El ninja de Kiikagure sonrió, acostumbrado ya a ese tipo de conversaciones entre sus dos compañeros. Entre Darui, Kurotsuchi y él había una apuesta de cuánto tardarían Temari y Shikamaru en empezar una relación amorosa. El más pesimista era Darui, que apostaba que estaban demasiado ciegos como para darse cuenta. Ahora que Chojuro lo pensaba, quizá tuviera razón.
-A mi no me importa ir a conocer la aldea después de comer -dijo, interrumpiendo la discusión, que de alguna forma había derivado a Temari haciendo trampas en el shogi-. Me gustaría poder saber más de Konoha.
-Bien, entonces vamos al hotel a descargar y luego a comer en algún restaurante -propuso Temari.

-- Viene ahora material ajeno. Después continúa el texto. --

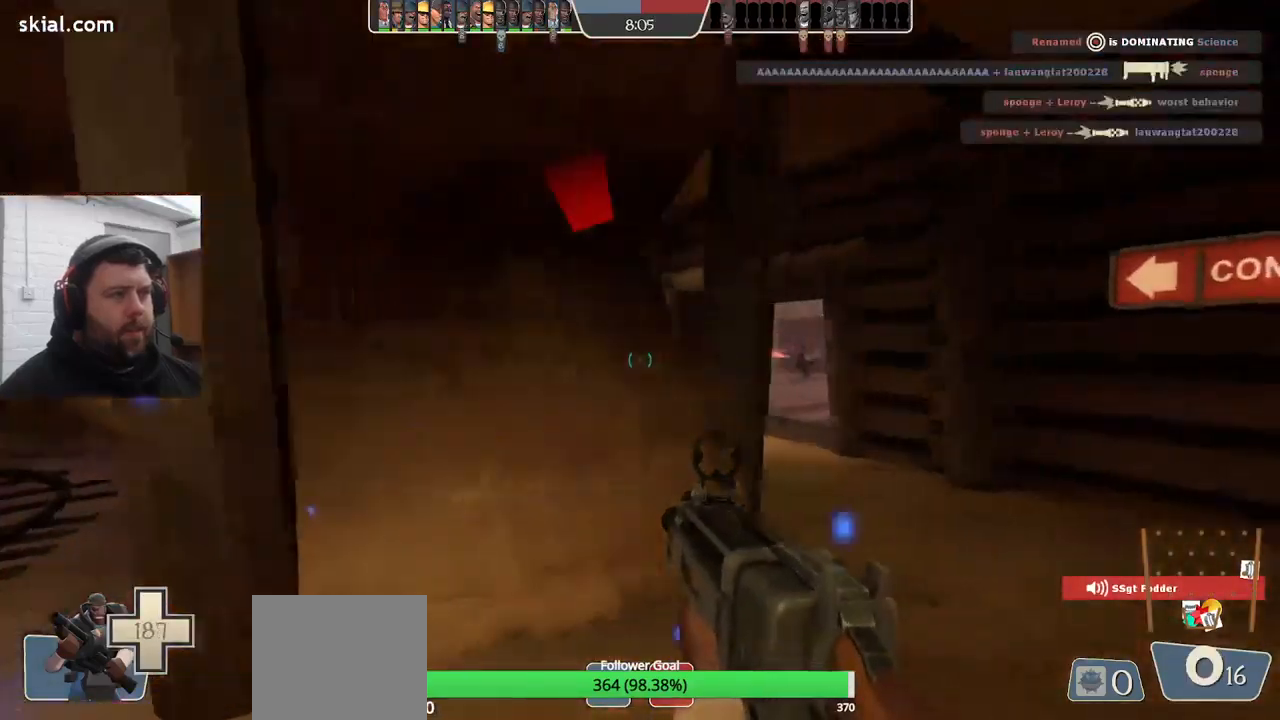
{"buttons": [], "left_stick": "down-right", "right_stick": "center", "events": [[16, "SQUARE", "up"], [83, "SQUARE", "down"], [166, "SQUARE", "up"], [416, "left_stick", "down-right"]]}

Los dos chicos asintieron y echaron a andar en sincronía, hablando sobre el viaje, los exámenes que iban a planificar, los lugares que verían esa tarde… Era agradable charlar de aquella forma, no solo como compañeros, sino también como amigos. Fueron a comer a un restaurante distinto a donde Shikamaru llevó a Temari en su cita, pero definitivamente de la misma calidad. También visitaron el mercado, el cementerio, los campos de entrenamiento… No fue hasta que la tarde cayó que acudieron a la oficina del Hokage. Pese a que Kakashi ya sabía de su presencia, se vio obligado a darles una vaga reprimenda por no haber ido a presentarse antes de descansar. Después de ello el Nara acompañó a sus compañeros al hotel para que pudieran descansar del viaje antes de ponerse a trabajar al día siguiente. Organizar los exámenes de chunin no era tarea fácil -Shikamaru y Temari podían dar fe de ello-, pero ese grupo se organizaba bien. Al fin y al cabo todos ellos eran esenciales para sus aldeas y el Consejo de la Alianza. Por no decir que uno de ellos ya estaba nominado para ser el próximo Mizukage. Puede que Chojuro hubiera madurado con la guerra haciendo crecer su carácter, pero aún se le ponían las mejillas de color cuando le comentaban aquel tema. Por su parte, Mei estaba enseñándole lo necesario para llevar la aldea a la vez que el shinobi atendía sus deberes con la Alianza. La organización de los exámenes era una prueba más para que demostrase que estaba listo.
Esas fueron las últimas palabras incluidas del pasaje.